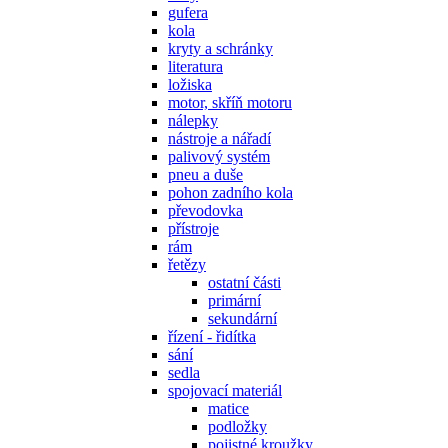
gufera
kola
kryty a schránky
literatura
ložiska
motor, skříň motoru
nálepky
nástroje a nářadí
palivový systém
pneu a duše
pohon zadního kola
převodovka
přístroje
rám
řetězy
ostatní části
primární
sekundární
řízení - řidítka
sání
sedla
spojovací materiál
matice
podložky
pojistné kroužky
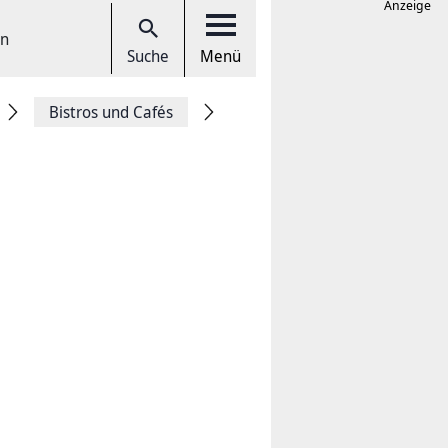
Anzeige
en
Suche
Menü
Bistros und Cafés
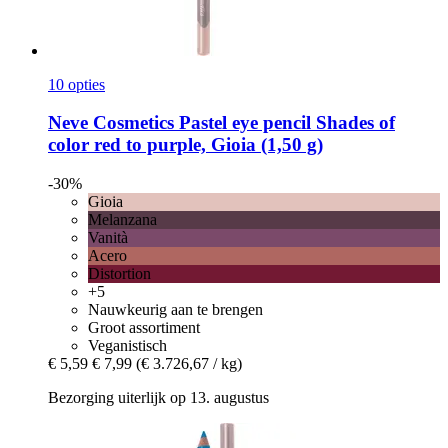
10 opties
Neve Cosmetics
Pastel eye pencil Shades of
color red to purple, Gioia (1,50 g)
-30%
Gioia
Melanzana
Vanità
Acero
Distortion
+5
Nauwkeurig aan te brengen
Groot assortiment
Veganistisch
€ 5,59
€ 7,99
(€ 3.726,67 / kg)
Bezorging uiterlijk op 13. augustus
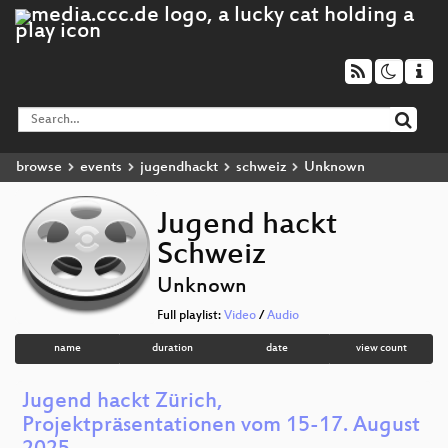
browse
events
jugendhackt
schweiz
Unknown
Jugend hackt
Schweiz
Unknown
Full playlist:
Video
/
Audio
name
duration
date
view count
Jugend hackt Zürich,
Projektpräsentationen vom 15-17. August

--

EXERCISE DESCRIPTION
Word for word, reproduce all of the data, but keep out the pictures.

TASK ANSWER
gufera
kola
kryty a schránky
literatura
ložiska
motor, skříň motoru
nálepky
nástroje a nářadí
palivový systém
pneu a duše
pohon zadního kola
převodovka
přístroje
rám
řetězy
ostatní části
primární
sekundární
řízení - řidítka
sání
sedla
spojovací materiál
matice
podložky
pojistné kroužky
Anzeige
en
Suche
Menü
Bistros und Cafés
10 opties
Neve Cosmetics
Pastel eye pencil Shades of
color red to purple, Gioia (1,50 g)
-30%
Gioia
Melanzana
Vanità
Acero
Distortion
+5
Nauwkeurig aan te brengen
Groot assortiment
Veganistisch
€ 5,59
€ 7,99
(€ 3.726,67 / kg)
Bezorging uiterlijk op 13. augustus
browse
events
jugendhackt
schweiz
Unknown
Jugend hackt
Schweiz
Unknown
Full playlist:
Video
/
Audio
name
duration
date
view count
Jugend hackt Zürich,
Projektpräsentationen vom 15-17. August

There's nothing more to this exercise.